Numerous Bassmaster tournaments have been held in coastal fisheries of Louisiana, including four Bassmaster Classic world championships in the Louisiana Delta out of New Orleans between 1999 and 2011. However, B.A.S.S. announced last year it would no longer schedule professional tournaments in Louisiana tidewaters where anglers risk being arrested for fishing what appear to be and have historically been public waterways. State law does not currently require the waters be posted against trespassing.

In a Bassmaster Elite Series tournament to be held April 6-9 on the Sabine River out of Orange, Texas, Louisiana waters have been declared off-limits to anglers, said Trip Weldon, B.A.S.S. tournament director.

He noted that in previous Elite tournaments on the Sabine, some anglers practiced in waters they thought were public, only to find them closed when competition began. In addition, anglers in the Bassmaster Central Open on the Sabine River last June were informed on the eve of competition they could not enter a large section of tidewaters where many had planned to fish.

Gilliland said B.A.S.S. supports efforts by the Louisiana Sportsman’s Coalition to update the state’s antiquated definitions of land ownership and navigable waters, and it has urged B.A.S.S. members in Louisiana — as well as those who travel from out of state to fish in the “Sportsman’s Paradise” — to support passage of the HB 391. “This bill is a start in the right direction,” he said.
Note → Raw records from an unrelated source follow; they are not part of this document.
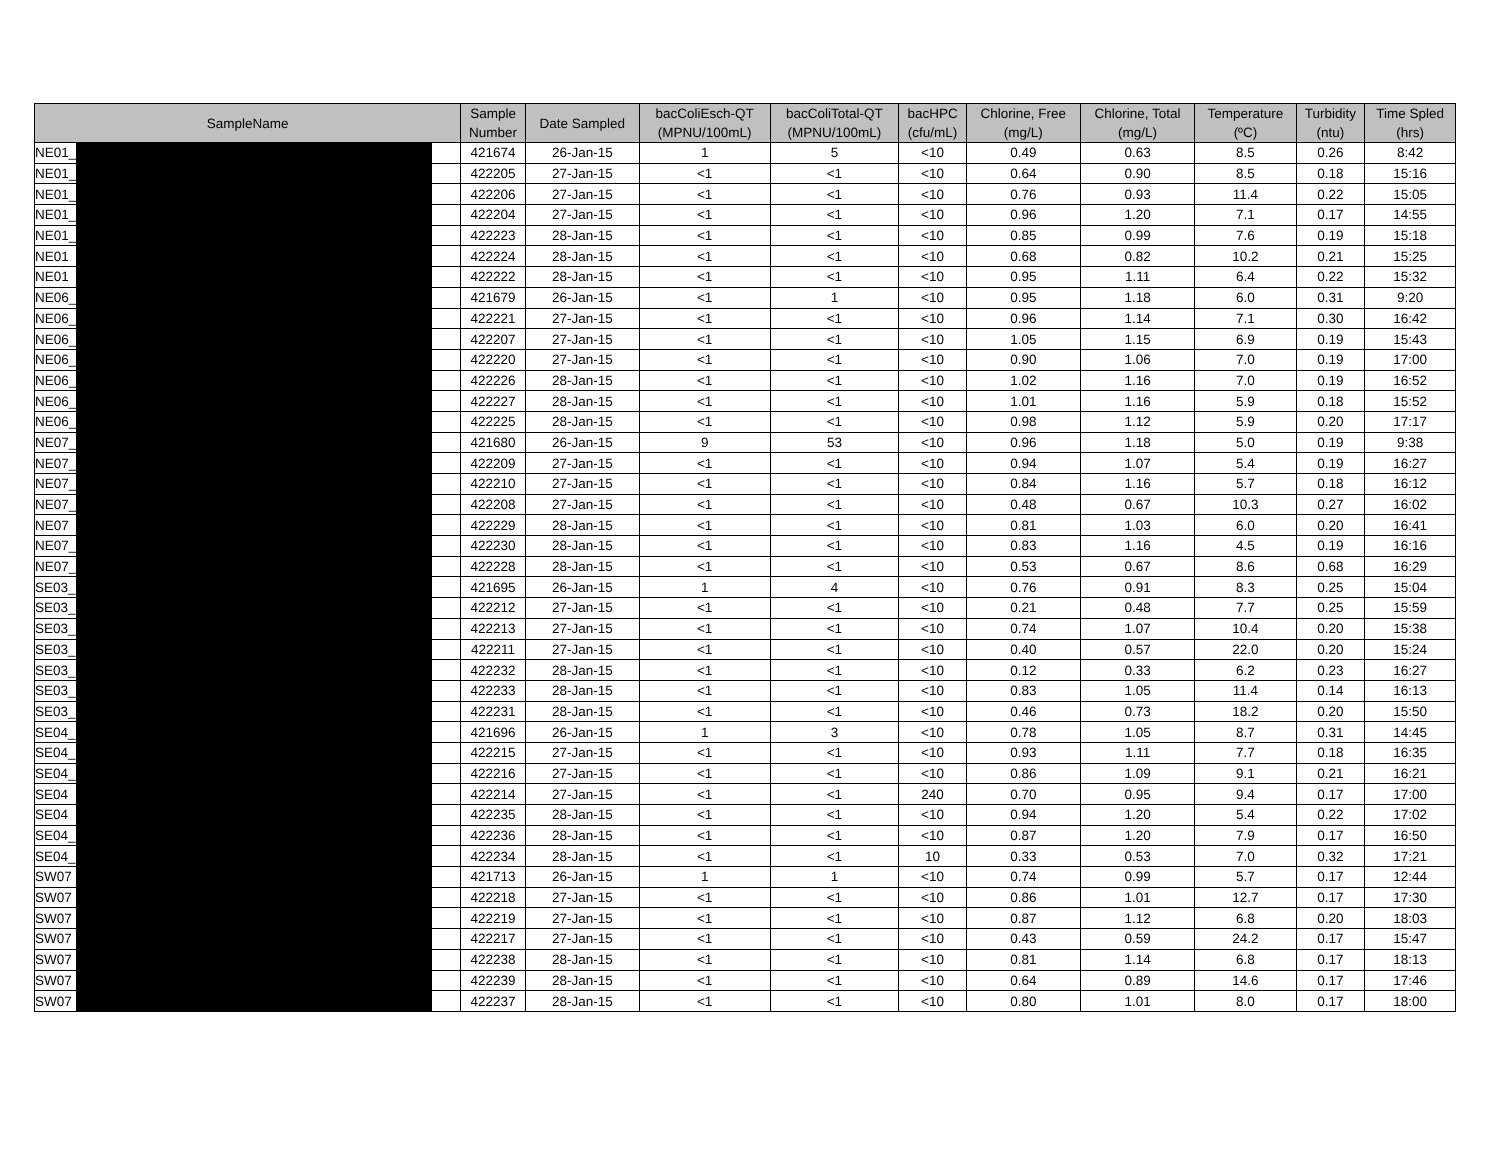| SampleName | | | Sample Number | Date Sampled | bacColiEsch-QT (MPNU/100mL) | bacColiTotal-QT (MPNU/100mL) | bacHPC (cfu/mL) | Chlorine, Free (mg/L) | Chlorine, Total (mg/L) | Temperature (ºC) | Turbidity (ntu) | Time Spled (hrs) |
| --- | --- | --- | --- | --- | --- | --- | --- | --- | --- | --- | --- | --- |
| NE01_ | | | 421674 | 26-Jan-15 | 1 | 5 | <10 | 0.49 | 0.63 | 8.5 | 0.26 | 8:42 |
| NE01_ | | | 422205 | 27-Jan-15 | <1 | <1 | <10 | 0.64 | 0.90 | 8.5 | 0.18 | 15:16 |
| NE01_ | | | 422206 | 27-Jan-15 | <1 | <1 | <10 | 0.76 | 0.93 | 11.4 | 0.22 | 15:05 |
| NE01_ | | | 422204 | 27-Jan-15 | <1 | <1 | <10 | 0.96 | 1.20 | 7.1 | 0.17 | 14:55 |
| NE01_ | | | 422223 | 28-Jan-15 | <1 | <1 | <10 | 0.85 | 0.99 | 7.6 | 0.19 | 15:18 |
| NE01 | | | 422224 | 28-Jan-15 | <1 | <1 | <10 | 0.68 | 0.82 | 10.2 | 0.21 | 15:25 |
| NE01 | | | 422222 | 28-Jan-15 | <1 | <1 | <10 | 0.95 | 1.11 | 6.4 | 0.22 | 15:32 |
| NE06_ | | | 421679 | 26-Jan-15 | <1 | 1 | <10 | 0.95 | 1.18 | 6.0 | 0.31 | 9:20 |
| NE06_ | | | 422221 | 27-Jan-15 | <1 | <1 | <10 | 0.96 | 1.14 | 7.1 | 0.30 | 16:42 |
| NE06_ | | | 422207 | 27-Jan-15 | <1 | <1 | <10 | 1.05 | 1.15 | 6.9 | 0.19 | 15:43 |
| NE06_ | | | 422220 | 27-Jan-15 | <1 | <1 | <10 | 0.90 | 1.06 | 7.0 | 0.19 | 17:00 |
| NE06_ | | | 422226 | 28-Jan-15 | <1 | <1 | <10 | 1.02 | 1.16 | 7.0 | 0.19 | 16:52 |
| NE06_ | | | 422227 | 28-Jan-15 | <1 | <1 | <10 | 1.01 | 1.16 | 5.9 | 0.18 | 15:52 |
| NE06_ | | | 422225 | 28-Jan-15 | <1 | <1 | <10 | 0.98 | 1.12 | 5.9 | 0.20 | 17:17 |
| NE07_ | | | 421680 | 26-Jan-15 | 9 | 53 | <10 | 0.96 | 1.18 | 5.0 | 0.19 | 9:38 |
| NE07_ | | | 422209 | 27-Jan-15 | <1 | <1 | <10 | 0.94 | 1.07 | 5.4 | 0.19 | 16:27 |
| NE07_ | | | 422210 | 27-Jan-15 | <1 | <1 | <10 | 0.84 | 1.16 | 5.7 | 0.18 | 16:12 |
| NE07_ | | | 422208 | 27-Jan-15 | <1 | <1 | <10 | 0.48 | 0.67 | 10.3 | 0.27 | 16:02 |
| NE07 | | | 422229 | 28-Jan-15 | <1 | <1 | <10 | 0.81 | 1.03 | 6.0 | 0.20 | 16:41 |
| NE07_ | | | 422230 | 28-Jan-15 | <1 | <1 | <10 | 0.83 | 1.16 | 4.5 | 0.19 | 16:16 |
| NE07_ | | | 422228 | 28-Jan-15 | <1 | <1 | <10 | 0.53 | 0.67 | 8.6 | 0.68 | 16:29 |
| SE03_ | | | 421695 | 26-Jan-15 | 1 | 4 | <10 | 0.76 | 0.91 | 8.3 | 0.25 | 15:04 |
| SE03_ | | | 422212 | 27-Jan-15 | <1 | <1 | <10 | 0.21 | 0.48 | 7.7 | 0.25 | 15:59 |
| SE03_ | | | 422213 | 27-Jan-15 | <1 | <1 | <10 | 0.74 | 1.07 | 10.4 | 0.20 | 15:38 |
| SE03_ | | | 422211 | 27-Jan-15 | <1 | <1 | <10 | 0.40 | 0.57 | 22.0 | 0.20 | 15:24 |
| SE03_ | | | 422232 | 28-Jan-15 | <1 | <1 | <10 | 0.12 | 0.33 | 6.2 | 0.23 | 16:27 |
| SE03_ | | | 422233 | 28-Jan-15 | <1 | <1 | <10 | 0.83 | 1.05 | 11.4 | 0.14 | 16:13 |
| SE03_ | | | 422231 | 28-Jan-15 | <1 | <1 | <10 | 0.46 | 0.73 | 18.2 | 0.20 | 15:50 |
| SE04_ | | | 421696 | 26-Jan-15 | 1 | 3 | <10 | 0.78 | 1.05 | 8.7 | 0.31 | 14:45 |
| SE04_ | | | 422215 | 27-Jan-15 | <1 | <1 | <10 | 0.93 | 1.11 | 7.7 | 0.18 | 16:35 |
| SE04_ | | | 422216 | 27-Jan-15 | <1 | <1 | <10 | 0.86 | 1.09 | 9.1 | 0.21 | 16:21 |
| SE04 | | | 422214 | 27-Jan-15 | <1 | <1 | 240 | 0.70 | 0.95 | 9.4 | 0.17 | 17:00 |
| SE04 | | | 422235 | 28-Jan-15 | <1 | <1 | <10 | 0.94 | 1.20 | 5.4 | 0.22 | 17:02 |
| SE04_ | | | 422236 | 28-Jan-15 | <1 | <1 | <10 | 0.87 | 1.20 | 7.9 | 0.17 | 16:50 |
| SE04_ | | | 422234 | 28-Jan-15 | <1 | <1 | 10 | 0.33 | 0.53 | 7.0 | 0.32 | 17:21 |
| SW07 | | | 421713 | 26-Jan-15 | 1 | 1 | <10 | 0.74 | 0.99 | 5.7 | 0.17 | 12:44 |
| SW07 | | | 422218 | 27-Jan-15 | <1 | <1 | <10 | 0.86 | 1.01 | 12.7 | 0.17 | 17:30 |
| SW07 | | | 422219 | 27-Jan-15 | <1 | <1 | <10 | 0.87 | 1.12 | 6.8 | 0.20 | 18:03 |
| SW07 | | | 422217 | 27-Jan-15 | <1 | <1 | <10 | 0.43 | 0.59 | 24.2 | 0.17 | 15:47 |
| SW07 | | | 422238 | 28-Jan-15 | <1 | <1 | <10 | 0.81 | 1.14 | 6.8 | 0.17 | 18:13 |
| SW07 | | | 422239 | 28-Jan-15 | <1 | <1 | <10 | 0.64 | 0.89 | 14.6 | 0.17 | 17:46 |
| SW07 | | | 422237 | 28-Jan-15 | <1 | <1 | <10 | 0.80 | 1.01 | 8.0 | 0.17 | 18:00 |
Pearson’s bill states, “The running waters of the state and the wild aquatic life inhabiting those waters are and remain the property of the state and, as such, title and ownership remain unchanged whether the running waters flow over public or private water bottoms.” It also would prohibit anyone from restricting or prohibiting the “public navigation of running waters which are navigable by a motorboat.”

In addition, it would protect private property along the canals and other channels from damage by boaters.